» **Provided material**
*****
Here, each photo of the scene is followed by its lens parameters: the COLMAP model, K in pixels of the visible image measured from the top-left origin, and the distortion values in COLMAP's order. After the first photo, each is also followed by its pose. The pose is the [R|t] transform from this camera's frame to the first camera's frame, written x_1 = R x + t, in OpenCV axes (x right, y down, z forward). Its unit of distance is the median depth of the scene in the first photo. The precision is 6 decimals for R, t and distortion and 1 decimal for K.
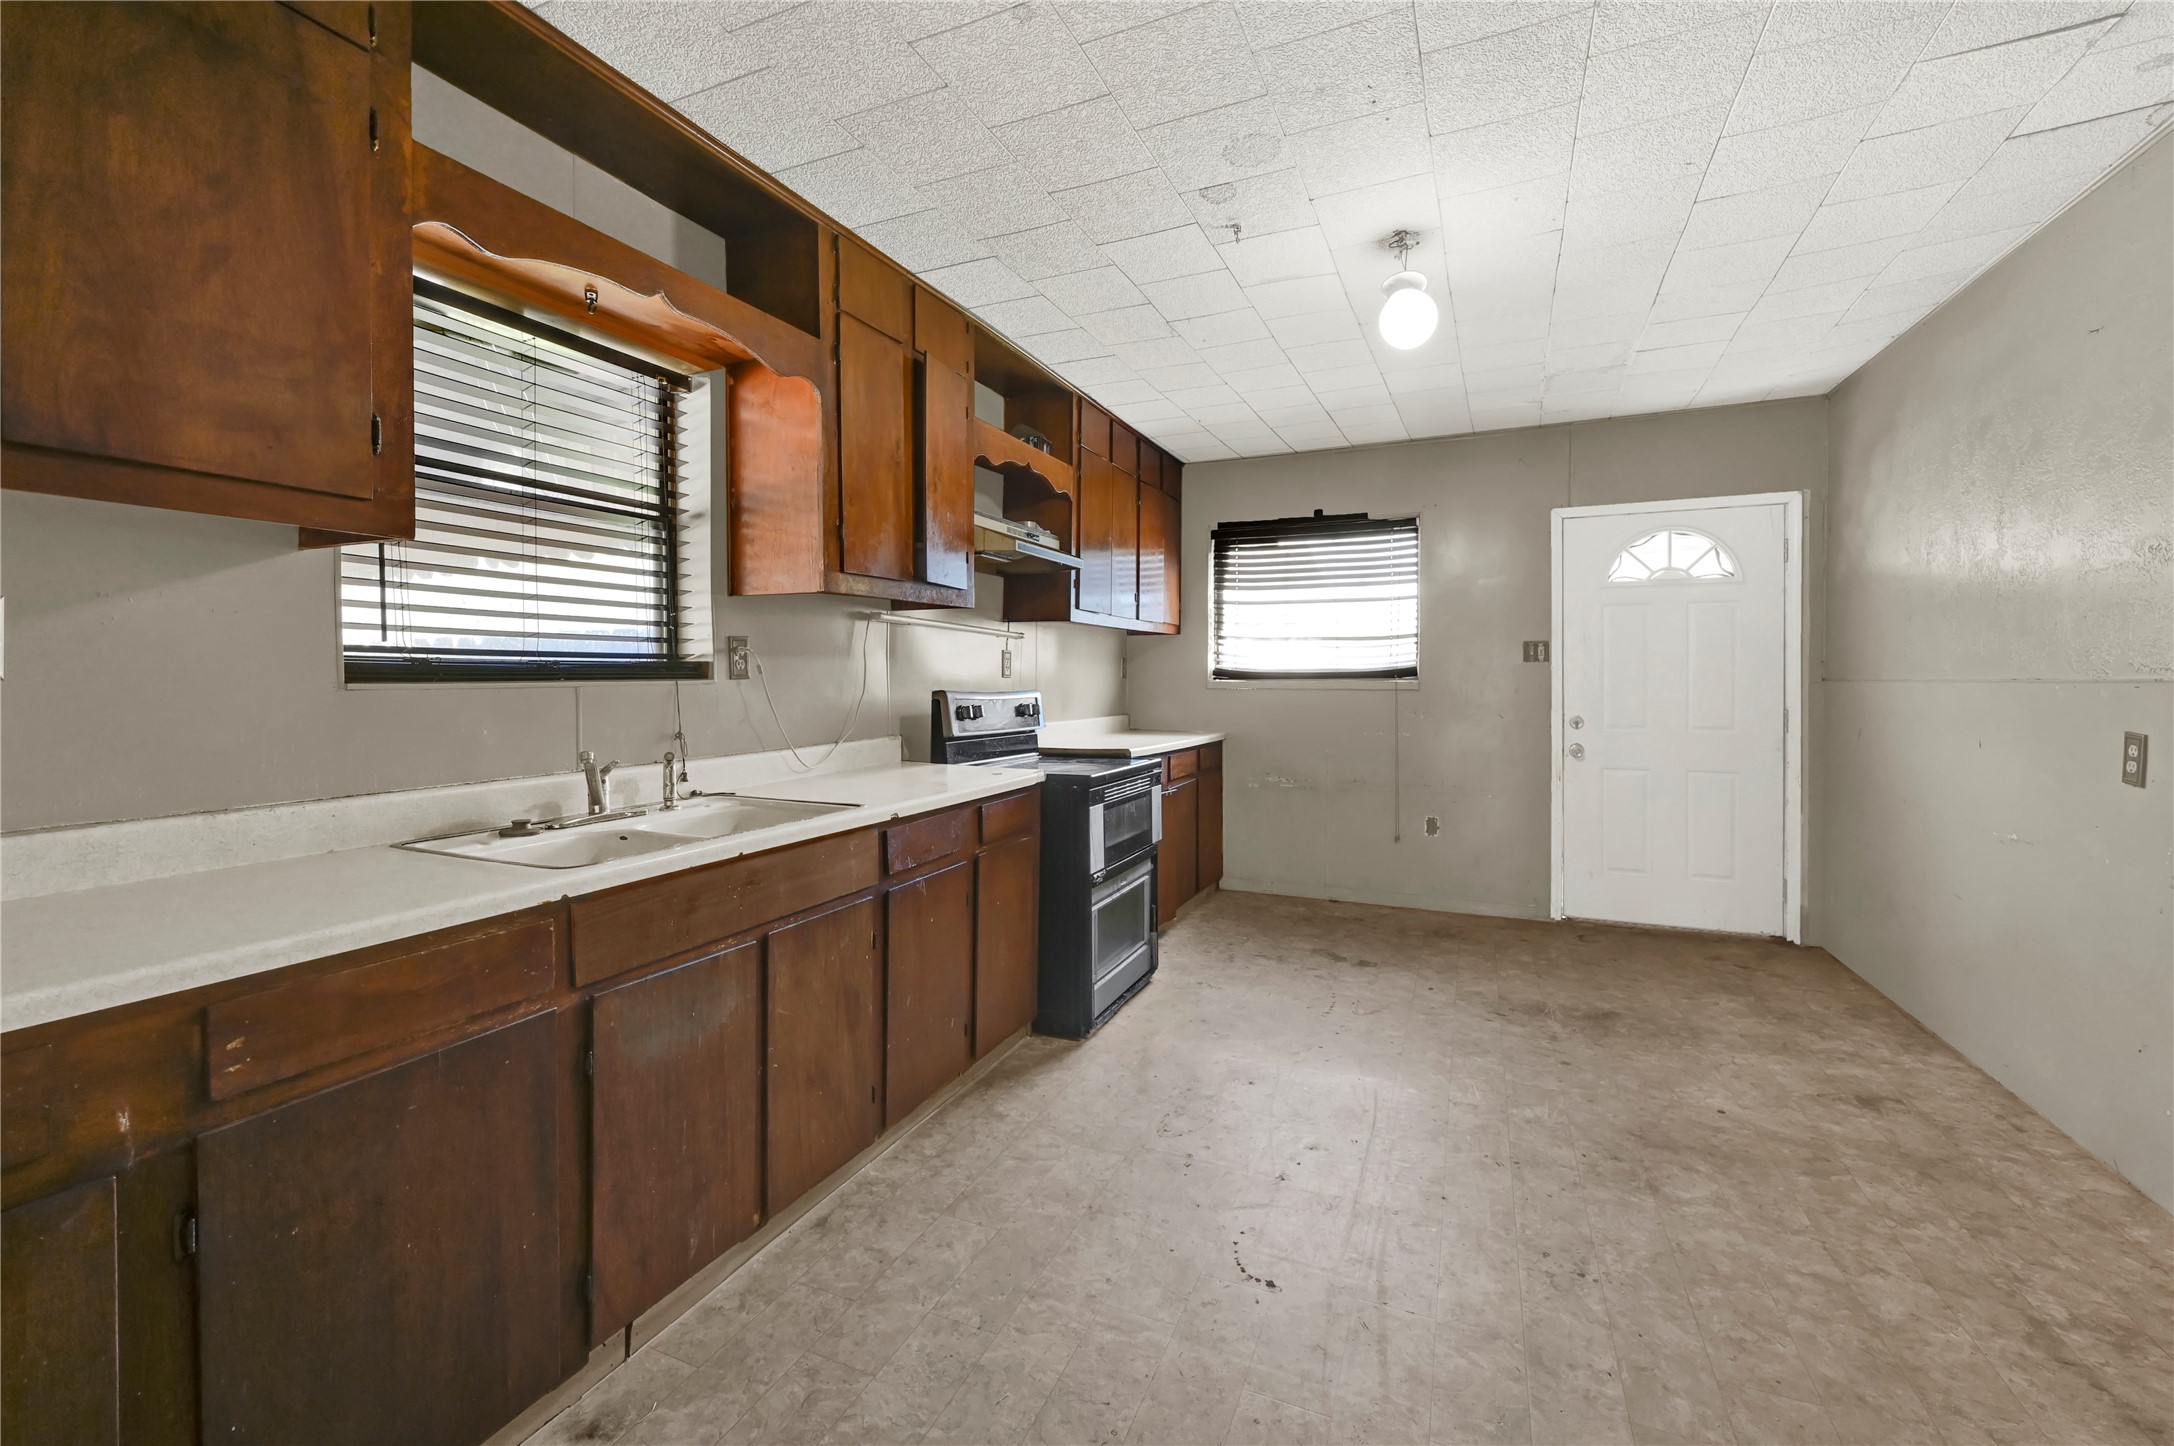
lens RADIAL K [[889.6, 0, 1089.9], [0, 889.6, 691.3], [0, 0, 1]] dist [0.001206, 0.000668]
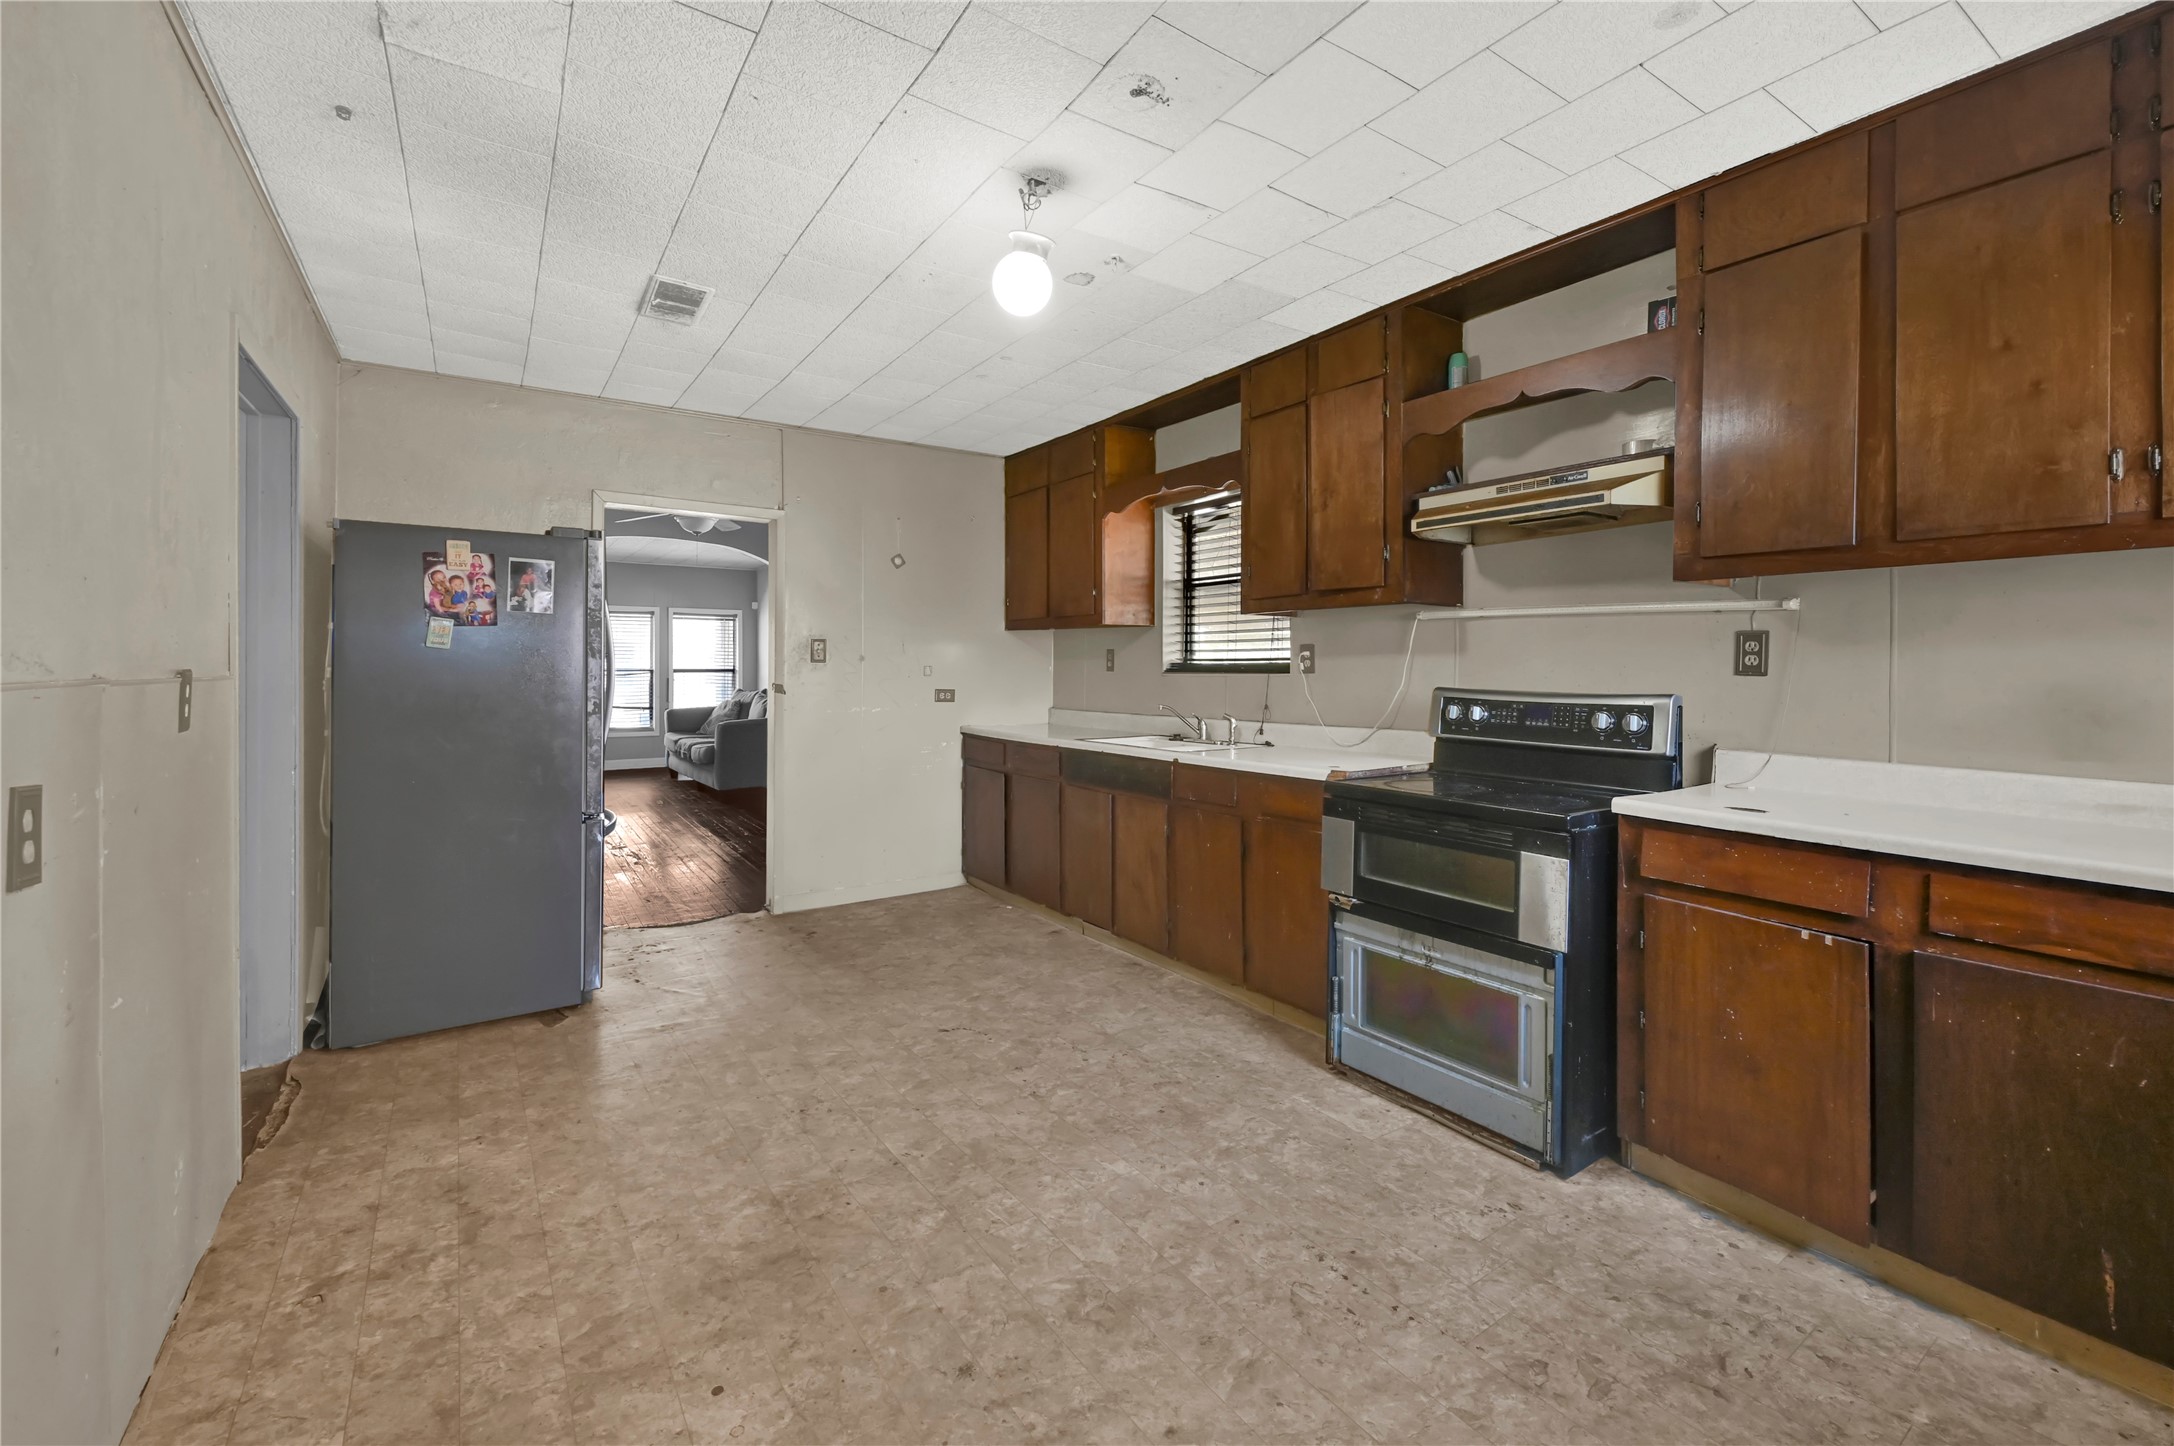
lens RADIAL K [[889.6, 0, 1089.9], [0, 889.6, 691.3], [0, 0, 1]] dist [0.001206, 0.000668]
pose [[-0.515800, 0.021871, -0.856430, 1.183740], [-0.016119, 0.999249, 0.035227, -0.034807], [0.856557, 0.031975, -0.515060, 1.648662]]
*****
Copy out the material above word for word, omitting the pictures.

» **Exercise answer**
Here, each photo of the scene is followed by its lens parameters: the COLMAP model, K in pixels of the visible image measured from the top-left origin, and the distortion values in COLMAP's order. After the first photo, each is also followed by its pose. The pose is the [R|t] transform from this camera's frame to the first camera's frame, written x_1 = R x + t, in OpenCV axes (x right, y down, z forward). Its unit of distance is the median depth of the scene in the first photo. The precision is 6 decimals for R, t and distortion and 1 decimal for K.
lens RADIAL K [[889.6, 0, 1089.9], [0, 889.6, 691.3], [0, 0, 1]] dist [0.001206, 0.000668]
lens RADIAL K [[889.6, 0, 1089.9], [0, 889.6, 691.3], [0, 0, 1]] dist [0.001206, 0.000668]
pose [[-0.515800, 0.021871, -0.856430, 1.183740], [-0.016119, 0.999249, 0.035227, -0.034807], [0.856557, 0.031975, -0.515060, 1.648662]]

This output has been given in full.